◆ Recorded data:
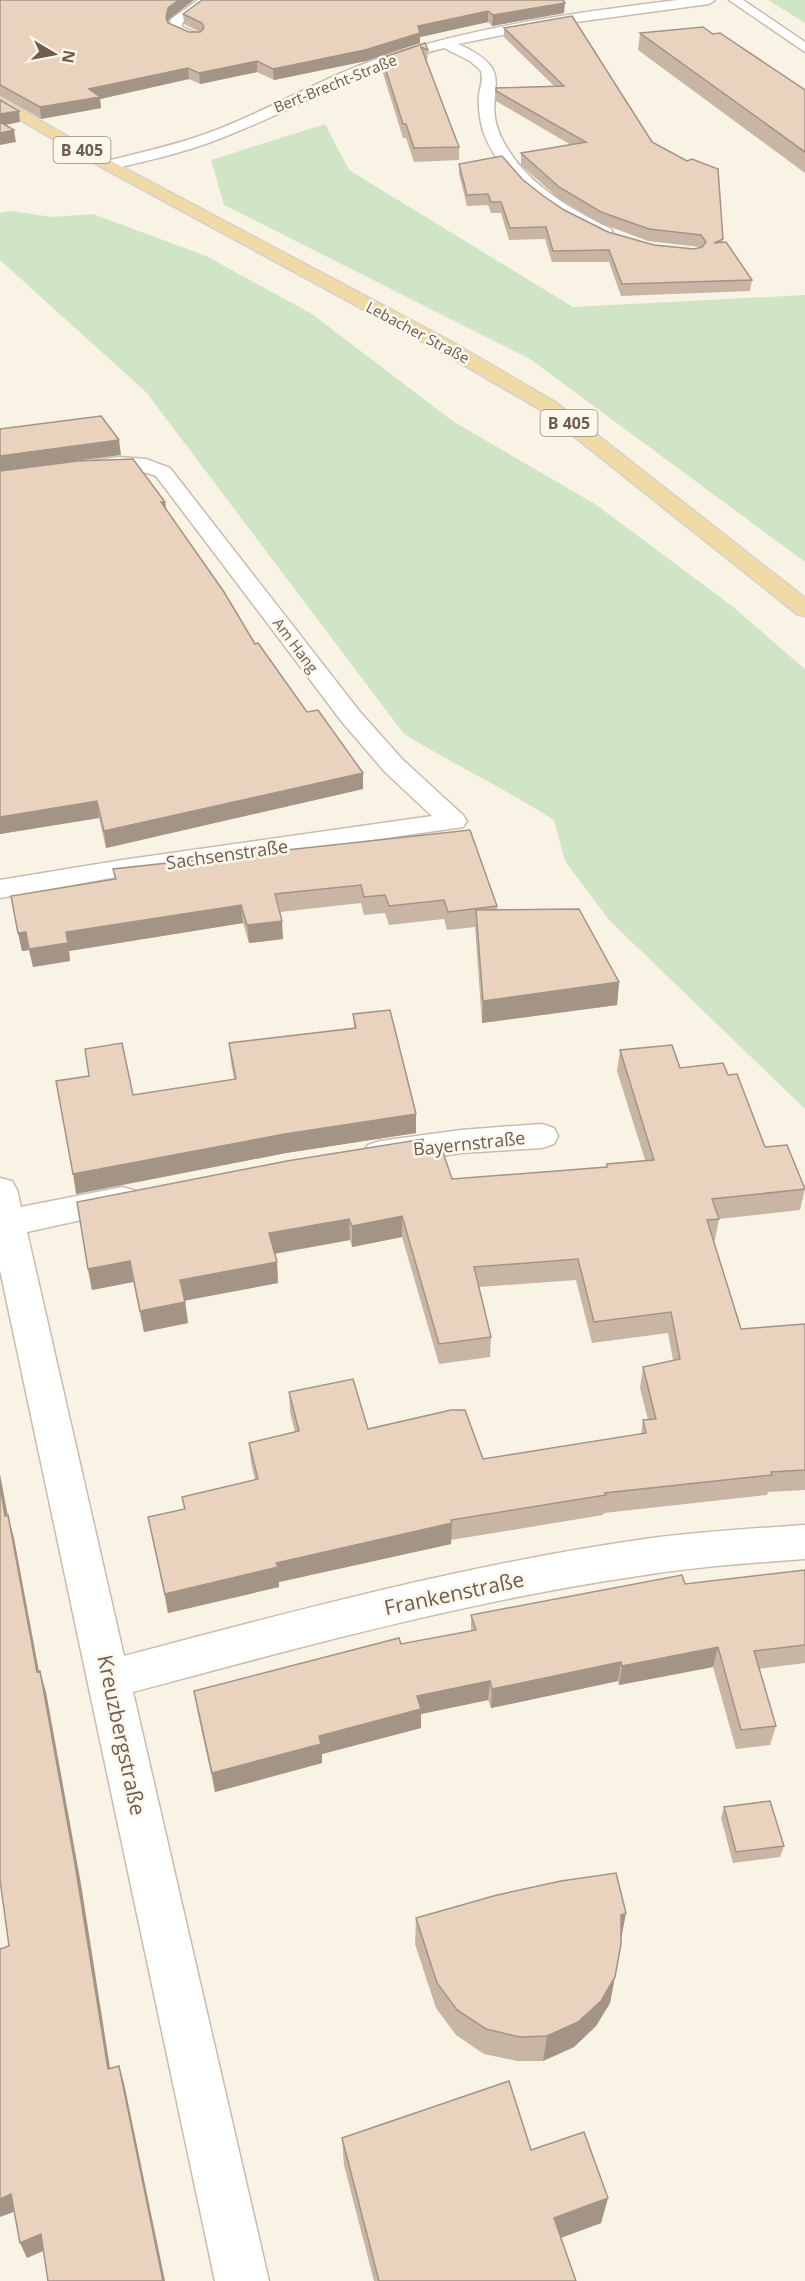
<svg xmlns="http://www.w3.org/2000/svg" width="805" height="2281" font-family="'Open Sans',sans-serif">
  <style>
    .green { fill: #d0e5c6 }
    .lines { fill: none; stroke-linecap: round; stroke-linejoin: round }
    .minor-casing { stroke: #c9bcad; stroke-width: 3 }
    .major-casing { stroke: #d7d1cd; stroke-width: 3 }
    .minor { fill: #fff; fill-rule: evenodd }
    .major { fill: #f0daa6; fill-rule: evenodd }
    .wall { fill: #c8b5a4 }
    .shaded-wall { fill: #a39486 }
    .building { fill: #e9d3bf; stroke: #a39486; stroke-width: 1.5 }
    .labels { text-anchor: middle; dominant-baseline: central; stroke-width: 5; stroke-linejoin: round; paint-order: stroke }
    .far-street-label { font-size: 15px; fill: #6f5c4e; stroke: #fcf7ec }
    .shield { fill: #fcf7ec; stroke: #998a7d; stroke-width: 1.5 }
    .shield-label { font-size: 16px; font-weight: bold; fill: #6f5c4e }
    .street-label { font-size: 18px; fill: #6f5c4e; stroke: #fcf7ec }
    .near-street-label { font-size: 21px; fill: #6f5c4e; stroke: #fcf7ec }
  </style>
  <rect width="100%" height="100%" fill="#f9f3e6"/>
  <path class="green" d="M 768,0 L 805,0 L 805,23 Z
    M 325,124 L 349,170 L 573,307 L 805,295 L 805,562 L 530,359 L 224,205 L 211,160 Z
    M 11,211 L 52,217 L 93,214 L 206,256 L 312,314 L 454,422 L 595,504 L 732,606 L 805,669 L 805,1109 L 609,920 L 565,861 L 554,820 C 505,789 453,764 404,734 L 146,392 L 0,260 L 0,213 Z"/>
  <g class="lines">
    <g class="minor-casing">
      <path id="minor" d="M 198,0 L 213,0 L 182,23 L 182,27 L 201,35 L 203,38 L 201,41 L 191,41 L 170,32 L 169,29 L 171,19 Z
        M 678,0 L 715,0 L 709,4 L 547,26 L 458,44 C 524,73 478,91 502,139 C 524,183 569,208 611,229 L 613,233 L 611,237 C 599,240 587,230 577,225 C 539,203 498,174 483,131 C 480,120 478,106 479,94 C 481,86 483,80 481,71 L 470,61 L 444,48 C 364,68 295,110 219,139 C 183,153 146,161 108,170 L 100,165 L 103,162 C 138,153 173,146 208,133 C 268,111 323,77 383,57 C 478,26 579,12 678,0 Z
        M 729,0 L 743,0 L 805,42 L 805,52 Z
        M 119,457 L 146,459 L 170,468 L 360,712 L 403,760 L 463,815 L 467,821 L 463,827 L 122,876 L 0,898 L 0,880 L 122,860 L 432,816 L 385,772 L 342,722 L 156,476 C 119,461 41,480 0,485 L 0,473 Z
        M 542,1124 L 554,1128 L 558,1136 L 554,1144 L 542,1148 L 461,1153 L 380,1165 L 368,1161 L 363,1153 L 368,1145 L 380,1141 L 461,1130 Z
        M 0,1178 L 12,1181 L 17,1190 L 21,1207 L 122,1187 L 134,1190 L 139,1199 L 134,1208 L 122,1211 L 27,1232 L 124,1656 C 294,1611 464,1565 638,1540 C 693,1532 749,1529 805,1525 L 805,1559 C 749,1563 693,1567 638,1576 C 467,1601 300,1647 133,1692 L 269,2281 L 215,2281 L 0,1270 Z"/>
    </g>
    <g class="major-casing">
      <path id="major" d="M 0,98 L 113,162 L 452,342 L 555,402 L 805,598 L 805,616 L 797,614 L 541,410 L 438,350 L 103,168 L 0,108 Z"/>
    </g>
    <use href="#minor" class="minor"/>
    <use href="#major" class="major"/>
  </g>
  <path class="wall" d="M 0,0 L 194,0 L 169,19 L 168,23 L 189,32 L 200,32 L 184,24 L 183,14 L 202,0 L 564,13 L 492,26 L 488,22 L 420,37 L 420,43 L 366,61 L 274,80 L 257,72 L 200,84 L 189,79 L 100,99 L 101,108 L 41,119 L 0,96 Z
    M 504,28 L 652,142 L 723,239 L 722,243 L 752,280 L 750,291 L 621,296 L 609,262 L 552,262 L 545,239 L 509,240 L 501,213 L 491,213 L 488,205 L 467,206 L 459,174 L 459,164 L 522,179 L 542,195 L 564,210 L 608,232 L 654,245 L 694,249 L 700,247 L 648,241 L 600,223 L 558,198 L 522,166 L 521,164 L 521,153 L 571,145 L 496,101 L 496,88 L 554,86 L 504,37 Z
    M 640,33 L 805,90 L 805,173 L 638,50 Z
    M 425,43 L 428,50 L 427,63 L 459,147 L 459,160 L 414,162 L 406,138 L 403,138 L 382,70 L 382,58 Z
    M 0,471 L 165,502 L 166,510 L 255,644 L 307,712 L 363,773 L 363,789 L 106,848 L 99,818 L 0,834 Z
    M 470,830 L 497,906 L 497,910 L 619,982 L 617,1005 L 482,1023 L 475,927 L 447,930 L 444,919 L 389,925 L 385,913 L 364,915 L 361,903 L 280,912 L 283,939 L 249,943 L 243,923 L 69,951 L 70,961 L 33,967 L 29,950 L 22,951 L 11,896 L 115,879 L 113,869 Z
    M 353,1014 L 416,1133 L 286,1153 L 76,1194 L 133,1095 L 234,1079 L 231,1063 L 229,1043 L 354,1028 Z
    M 620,1050 L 680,1068 L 728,1075 L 765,1147 L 805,1189 L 800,1210 L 719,1219 L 715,1240 L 713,1240 L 741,1329 L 805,1324 L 805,1490 L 768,1492 L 767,1495 L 604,1513 L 603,1515 L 451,1540 L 451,1544 L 279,1582 L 279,1587 L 168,1613 L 148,1517 L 184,1509 L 182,1497 L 255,1480 L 251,1463 L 249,1443 L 295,1432 L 290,1412 L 289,1392 L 368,1429 L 483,1459 L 641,1434 L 643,1420 L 648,1420 L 640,1388 L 643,1367 L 673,1360 L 668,1333 L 592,1343 L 576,1280 L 479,1287 L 491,1337 L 490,1357 L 439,1364 L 402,1237 L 352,1247 L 350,1240 L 275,1254 L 277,1262 L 278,1283 L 185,1300 L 188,1323 L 144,1332 L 133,1282 L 92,1290 L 88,1269 L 426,1154 L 452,1179 L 606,1167 L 607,1164 L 645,1160 L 617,1071 Z
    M 805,1570 L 805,1663 L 759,1669 L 776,1726 L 770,1745 L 736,1749 L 713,1667 L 619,1685 L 618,1681 L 491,1708 L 488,1700 L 421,1714 L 421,1728 L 322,1754 L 322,1763 L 215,1792 L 197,1710 L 194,1691 L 401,1644 L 471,1631 L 471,1615 L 685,1584 Z
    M 724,1807 L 784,1846 L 780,1857 L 733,1863 L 721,1818 Z
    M 416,1918 L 621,1938 L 610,2003 L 596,2026 L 574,2047 L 543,2061 L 517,2061 L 484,2054 L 456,2035 L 436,2008 L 415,1944 Z
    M 342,2138 L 531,2150 L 608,2198 L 601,2223 L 561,2238 L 576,2281 L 374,2281 L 344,2165 Z"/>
  <path class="shaded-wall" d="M 179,0 L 194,0 L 169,19 L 167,29 L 166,18 L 168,8 Z
    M 565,3 L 564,13 L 492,26 L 493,15 Z
    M 488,11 L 488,22 L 420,37 L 420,43 L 366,61 L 274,80 L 273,69 L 418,26 Z
    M 257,61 L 257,72 L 200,84 L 199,73 Z
    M 188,68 L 189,79 L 100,99 L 101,108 L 41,119 L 40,107 L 89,89 Z
    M 19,111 L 20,122 L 0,126 L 0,114 Z
    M 14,130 L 16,142 L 0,145 L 0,133 Z
    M 119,440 L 121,455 L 0,471 L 0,456 Z
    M 161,502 L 165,502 L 167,516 Z
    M 363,773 L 363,789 L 106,848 L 104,831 Z
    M 97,801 L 99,818 L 0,834 L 0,817 Z
    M 241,905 L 243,923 L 69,951 L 70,961 L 33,967 L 29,949 L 66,932 Z
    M 282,921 L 283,939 L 249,943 L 247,925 Z
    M 26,932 L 29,950 L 22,951 L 18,933 Z
    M 619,982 L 617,1005 L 482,1023 L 483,1001 Z
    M 416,1114 L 416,1133 L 286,1153 L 76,1194 L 73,1174 L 285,1134 Z
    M 402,1216 L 402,1237 L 352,1247 L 352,1226 Z
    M 349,1219 L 350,1240 L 271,1254 L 269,1233 Z
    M 130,1261 L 133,1282 L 92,1290 L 88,1269 Z
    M 277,1262 L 278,1283 L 183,1301 L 180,1280 Z
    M 185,1302 L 188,1323 L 144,1332 L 140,1311 Z
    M 0,1474 L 12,1538 L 5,1516 L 0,1485 Z
    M 8,1515 L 14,1538 L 43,1693 L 37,1672 Z
    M 452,1523 L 451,1544 L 279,1582 L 279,1587 L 168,1613 L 165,1594 L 276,1563 Z
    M 718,1647 L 713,1667 L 619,1685 L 622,1666 Z
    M 621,1662 L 618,1681 L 491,1708 L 492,1689 Z
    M 40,1671 L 46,1692 L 81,1884 L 113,2087 L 108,2069 Z
    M 490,1681 L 488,1700 L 421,1714 L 421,1728 L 322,1754 L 322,1763 L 215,1792 L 212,1773 L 319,1736 L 417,1696 Z
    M 626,1913 L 621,1940 L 621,1915 Z
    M 615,1977 L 610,2003 L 596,2026 L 574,2047 L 543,2061 L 547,2036 Z
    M 119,2066 L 124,2083 L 165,2281 L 163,2281 Z
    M 11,2194 L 19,2210 L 0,2217 L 0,2199 Z
    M 608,2198 L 601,2223 L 549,2242 L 554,2218 Z
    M 41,2234 L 48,2249 L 27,2258 L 20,2243 Z"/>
  <path class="building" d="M 0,0 L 179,0 L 168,8 L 166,18 L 168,23 L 189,32 L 200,32 L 204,28 L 202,23 L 183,14 L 202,0 L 563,0 L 565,3 L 493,15 L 488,11 L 418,26 L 420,33 L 365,50 L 273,69 L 257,61 L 199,73 L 188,68 L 89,89 L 100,97 L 40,107 L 0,85 Z
    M 572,16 L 652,142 L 687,161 L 692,159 L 718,169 L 723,239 L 714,243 L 726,242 L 752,280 L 622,284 L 609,250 L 553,251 L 546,227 L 510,228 L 501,202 L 491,202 L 488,194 L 467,195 L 459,164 L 502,156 L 522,179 L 542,195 L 564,210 L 608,232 L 654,245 L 694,249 L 702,247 L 706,242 L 701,235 L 649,229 L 601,212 L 559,187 L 521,153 L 586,142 L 496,91 L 496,88 L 564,86 L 504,28 Z
    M 703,27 L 713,34 L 720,33 L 805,90 L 805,152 L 640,33 Z
    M 425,43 L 428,50 L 421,47 L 459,147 L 414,148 L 406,124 L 403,124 L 382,58 Z
    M 0,100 L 19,111 L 0,114 Z
    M 0,122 L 14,130 L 0,133 Z
    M 101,416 L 119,440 L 0,456 L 0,429 Z
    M 133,459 L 165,502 L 161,502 L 224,592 L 255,644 L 258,643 L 307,712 L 318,710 L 363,773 L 104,831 L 97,801 L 0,817 L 0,471 L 78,461 Z
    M 470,830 L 497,906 L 448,912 L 444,900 L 389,906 L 385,895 L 364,897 L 361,885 L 275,894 L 282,921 L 247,925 L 241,905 L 66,932 L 68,943 L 29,949 L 26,932 L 18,933 L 11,896 L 116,879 L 113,869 Z
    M 579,909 L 619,982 L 483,1001 L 476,910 Z
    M 390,1010 L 416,1114 L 285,1134 L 73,1174 L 56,1081 L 89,1076 L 85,1049 L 122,1043 L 133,1095 L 236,1079 L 229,1043 L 356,1028 L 353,1014 Z
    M 672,1045 L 680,1068 L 723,1063 L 728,1075 L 737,1074 L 765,1147 L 787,1145 L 805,1189 L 712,1199 L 719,1219 L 707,1220 L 741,1329 L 805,1324 L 805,1470 L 771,1472 L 772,1475 L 605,1493 L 606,1495 L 451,1520 L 452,1523 L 276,1563 L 278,1567 L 165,1594 L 148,1517 L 185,1509 L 182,1497 L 258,1479 L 249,1443 L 299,1431 L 289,1392 L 353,1379 L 368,1429 L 451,1410 L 465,1410 L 483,1459 L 646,1433 L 643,1420 L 656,1419 L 643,1367 L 680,1359 L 671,1312 L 594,1322 L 578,1259 L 474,1267 L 491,1337 L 439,1344 L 402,1216 L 352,1226 L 349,1219 L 269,1233 L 277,1262 L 180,1280 L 185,1302 L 140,1311 L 130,1261 L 88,1269 L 77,1202 L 287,1161 L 423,1139 L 426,1154 L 443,1152 L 452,1179 L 607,1167 L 607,1164 L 654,1160 L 620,1050 Z
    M 0,1485 L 5,1516 L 8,1515 L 37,1672 L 40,1671 L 75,1864 L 108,2069 L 119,2066 L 163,2281 L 48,2281 L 41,2234 L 20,2243 L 11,2194 L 0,2199 L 0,1949 L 9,1946 L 0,1880 Z
    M 805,1570 L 805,1645 L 754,1651 L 776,1726 L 741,1730 L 718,1647 L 622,1666 L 621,1662 L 492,1689 L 490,1681 L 417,1696 L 421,1709 L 319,1736 L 321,1744 L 212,1773 L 194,1691 L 399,1638 L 401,1644 L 476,1630 L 471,1615 L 682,1575 L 685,1584 Z
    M 770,1801 L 784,1846 L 736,1852 L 724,1807 Z
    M 616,1873 L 626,1913 L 621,1915 L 621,1944 L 615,1977 L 601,2001 L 578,2022 L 547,2036 L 520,2037 L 486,2029 L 457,2010 L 437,1983 L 416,1918 L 497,1895 L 561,1881 Z
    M 509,2081 L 531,2150 L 584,2132 L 608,2198 L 554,2218 L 576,2281 L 379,2281 L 342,2138 Z"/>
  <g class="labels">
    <g class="far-street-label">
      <text transform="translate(335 83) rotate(-22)">Bert-Brecht-Straße</text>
      <text transform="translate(418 332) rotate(28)">Lebacher Straße</text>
      <text transform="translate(296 645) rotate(53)">Am Hang</text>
    </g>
    <g class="shield">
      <rect x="53.5" y="137" width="57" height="26" rx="4.5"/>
      <rect x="540.5" y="410" width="57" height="26" rx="4.5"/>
    </g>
    <g class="shield-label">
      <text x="82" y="150">B 405</text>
      <text x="569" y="423">B 405</text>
    </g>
    <g class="street-label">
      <text transform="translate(227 854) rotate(-8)">Sachsenstraße</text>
      <text transform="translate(469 1143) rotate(-6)">Bayernstraße</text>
    </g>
    <g class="near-street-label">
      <text transform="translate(454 1593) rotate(-12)">Frankenstraße</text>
      <text transform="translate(122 1735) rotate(78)">Kreuzbergstraße</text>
    </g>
  </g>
  <g transform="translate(54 54) rotate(100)" stroke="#fcf7ec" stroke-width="4.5" paint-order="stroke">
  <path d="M0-4.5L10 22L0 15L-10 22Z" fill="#6f5c4e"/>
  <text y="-9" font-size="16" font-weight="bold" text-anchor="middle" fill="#6f5c4e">N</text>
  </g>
</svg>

◆ THE TASK:
Using the data above, repeat exactly the lines that begin at the line with "M 724,1807 L" and end at the line with "M 608,2198 L", both ends included.

◆ ANSWER FOR THE TASK:
    M 724,1807 L 784,1846 L 780,1857 L 733,1863 L 721,1818 Z
    M 416,1918 L 621,1938 L 610,2003 L 596,2026 L 574,2047 L 543,2061 L 517,2061 L 484,2054 L 456,2035 L 436,2008 L 415,1944 Z
    M 342,2138 L 531,2150 L 608,2198 L 601,2223 L 561,2238 L 576,2281 L 374,2281 L 344,2165 Z"/>
  <path class="shaded-wall" d="M 179,0 L 194,0 L 169,19 L 167,29 L 166,18 L 168,8 Z
    M 565,3 L 564,13 L 492,26 L 493,15 Z
    M 488,11 L 488,22 L 420,37 L 420,43 L 366,61 L 274,80 L 273,69 L 418,26 Z
    M 257,61 L 257,72 L 200,84 L 199,73 Z
    M 188,68 L 189,79 L 100,99 L 101,108 L 41,119 L 40,107 L 89,89 Z
    M 19,111 L 20,122 L 0,126 L 0,114 Z
    M 14,130 L 16,142 L 0,145 L 0,133 Z
    M 119,440 L 121,455 L 0,471 L 0,456 Z
    M 161,502 L 165,502 L 167,516 Z
    M 363,773 L 363,789 L 106,848 L 104,831 Z
    M 97,801 L 99,818 L 0,834 L 0,817 Z
    M 241,905 L 243,923 L 69,951 L 70,961 L 33,967 L 29,949 L 66,932 Z
    M 282,921 L 283,939 L 249,943 L 247,925 Z
    M 26,932 L 29,950 L 22,951 L 18,933 Z
    M 619,982 L 617,1005 L 482,1023 L 483,1001 Z
    M 416,1114 L 416,1133 L 286,1153 L 76,1194 L 73,1174 L 285,1134 Z
    M 402,1216 L 402,1237 L 352,1247 L 352,1226 Z
    M 349,1219 L 350,1240 L 271,1254 L 269,1233 Z
    M 130,1261 L 133,1282 L 92,1290 L 88,1269 Z
    M 277,1262 L 278,1283 L 183,1301 L 180,1280 Z
    M 185,1302 L 188,1323 L 144,1332 L 140,1311 Z
    M 0,1474 L 12,1538 L 5,1516 L 0,1485 Z
    M 8,1515 L 14,1538 L 43,1693 L 37,1672 Z
    M 452,1523 L 451,1544 L 279,1582 L 279,1587 L 168,1613 L 165,1594 L 276,1563 Z
    M 718,1647 L 713,1667 L 619,1685 L 622,1666 Z
    M 621,1662 L 618,1681 L 491,1708 L 492,1689 Z
    M 40,1671 L 46,1692 L 81,1884 L 113,2087 L 108,2069 Z
    M 490,1681 L 488,1700 L 421,1714 L 421,1728 L 322,1754 L 322,1763 L 215,1792 L 212,1773 L 319,1736 L 417,1696 Z
    M 626,1913 L 621,1940 L 621,1915 Z
    M 615,1977 L 610,2003 L 596,2026 L 574,2047 L 543,2061 L 547,2036 Z
    M 119,2066 L 124,2083 L 165,2281 L 163,2281 Z
    M 11,2194 L 19,2210 L 0,2217 L 0,2199 Z
    M 608,2198 L 601,2223 L 549,2242 L 554,2218 Z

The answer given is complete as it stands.